Las palabras y los gestos del Papa Francisco están siendo bien recibidos dentro y fuera de la Iglesia católica. Sin embargo, da la impresión a veces de que la información está hecha por "becarios" −tan explotados, por cierto, en empresas no sólo periodísticas−, que no conocen los antecedentes, ni la historia reciente de los pontífices de Roma.
El propio Francisco ha prevenido en ocasiones contra el "buenismo" o, en general, los populismos. No se trata de caer bien, sino de vivir al servicio de las almas con espíritu abierto y fidelidad a Cristo.
Esta tarea corresponde a todos los fieles, no sólo a la jerarquía episcopal o a los sacerdotes, como se deduce de tantas noticias y comentarios. Se sigue reflejando, cincuenta años después del Concilio Vaticano, sobre todo paradójicamente en páginas laicistas, una visión clerical del Pueblo de Dios.
Entre los temas que atraen la atención periodística, destacan −en contraste con la mente y el deseo del Papa− los relacionados con la moral sexual, el matrimonio y el derecho a la vida. Tendrían que aceptar que los profesionales de la comunicación están mucho más obsesionados por estas cuestiones que los cristianos en general. El riesgo, al que me refiero hoy sobre un punto concreto, es la banalización de la doctrina.
Se habla mucho de la necesidad de revisar la acción pastoral dirigida a personas divorciadas que han vuelto a contraer matrimonio (no canónico, lógicamente) y, por tanto, no son admitidas a la plena participación en la liturgia eucarística mediante la comunión.
El problema es más amplio, y preocupaba mucho a Benedicto XVI, como recordó también Francisco en su reciente sesión con el clero de la diócesis de Roma. No parece que los llamados "cursos prematrimoniales" hayan resuelto la estabilidad. Los creyentes, gente de su tiempo, están inmersos en la cultura de lo instantáneo, reacia a los compromisos permanentes para toda la vida. Parte de la crisis de nuestra civilización proviene del deterioro de la virtud de la justicia, cuyo objeto es dar a cada uno lo suyo (su derecho). Primero, quizá desde Ihering, se consolidó una visión del ordenamiento jurídico anclada en la voluntad de la persona, y no en la racionalidad de las normas. Luego, poco a poco, fueron recibiendo rango de derechos subjetivos protegidos por las leyes, facetas humanas que en realidad se sitúan en el orden del deseo.

Registros =>
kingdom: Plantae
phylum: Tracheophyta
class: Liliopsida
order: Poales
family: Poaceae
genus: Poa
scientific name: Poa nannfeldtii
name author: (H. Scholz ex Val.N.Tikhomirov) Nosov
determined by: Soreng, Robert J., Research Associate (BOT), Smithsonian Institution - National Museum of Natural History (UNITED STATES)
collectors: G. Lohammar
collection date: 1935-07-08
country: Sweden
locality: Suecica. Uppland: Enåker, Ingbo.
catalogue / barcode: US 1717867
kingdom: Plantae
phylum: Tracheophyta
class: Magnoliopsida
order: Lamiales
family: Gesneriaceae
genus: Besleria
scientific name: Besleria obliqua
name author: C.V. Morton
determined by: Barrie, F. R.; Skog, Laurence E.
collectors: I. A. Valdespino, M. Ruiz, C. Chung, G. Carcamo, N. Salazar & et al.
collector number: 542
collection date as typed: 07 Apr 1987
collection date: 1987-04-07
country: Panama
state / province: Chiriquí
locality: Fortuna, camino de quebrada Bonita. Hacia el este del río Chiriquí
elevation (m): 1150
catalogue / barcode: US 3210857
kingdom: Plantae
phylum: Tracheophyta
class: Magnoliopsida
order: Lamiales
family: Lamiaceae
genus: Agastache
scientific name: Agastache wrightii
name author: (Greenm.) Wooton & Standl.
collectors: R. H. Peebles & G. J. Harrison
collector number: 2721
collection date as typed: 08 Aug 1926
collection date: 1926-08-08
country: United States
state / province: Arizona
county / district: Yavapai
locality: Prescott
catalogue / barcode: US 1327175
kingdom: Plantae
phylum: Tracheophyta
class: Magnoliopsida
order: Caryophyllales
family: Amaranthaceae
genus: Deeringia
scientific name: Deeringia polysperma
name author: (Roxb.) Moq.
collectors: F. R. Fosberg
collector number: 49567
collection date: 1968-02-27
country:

Tarea A => Transcriba literalmente el pasaje del artículo que va desde "Entre los temas" hasta "mediante la comunión.", ambos incluidos.
Tarea B => Según el artículo, ¿cuál es el objeto de la virtud de la justicia?
Tarea C => Indique si cada una de las siguientes afirmaciones concuerda con el artículo y cite las palabras exactas que lo deciden: (i) las palabras y los gestos del papa Francisco están siendo bien recibidos también fuera de la Iglesia católica; (ii) los cursos prematrimoniales parecen haber resuelto la estabilidad; (iii) el problema tratado preocupaba mucho a Benedicto XVI.

Solución de la tarea A =>
Entre los temas que atraen la atención periodística, destacan −en contraste con la mente y el deseo del Papa− los relacionados con la moral sexual, el matrimonio y el derecho a la vida. Tendrían que aceptar que los profesionales de la comunicación están mucho más obsesionados por estas cuestiones que los cristianos en general. El riesgo, al que me refiero hoy sobre un punto concreto, es la banalización de la doctrina.
Se habla mucho de la necesidad de revisar la acción pastoral dirigida a personas divorciadas que han vuelto a contraer matrimonio (no canónico, lógicamente) y, por tanto, no son admitidas a la plena participación en la liturgia eucarística mediante la comunión.

Solución de la tarea B => Dar a cada uno lo suyo, es decir, su derecho.

Solución de la tarea C =>
(i) Sí: «Las palabras y los gestos del Papa Francisco están siendo bien recibidos dentro y fuera de la Iglesia católica».
(ii) No: «No parece que los llamados "cursos prematrimoniales" hayan resuelto la estabilidad».
(iii) Sí: «El problema es más amplio, y preocupaba mucho a Benedicto XVI».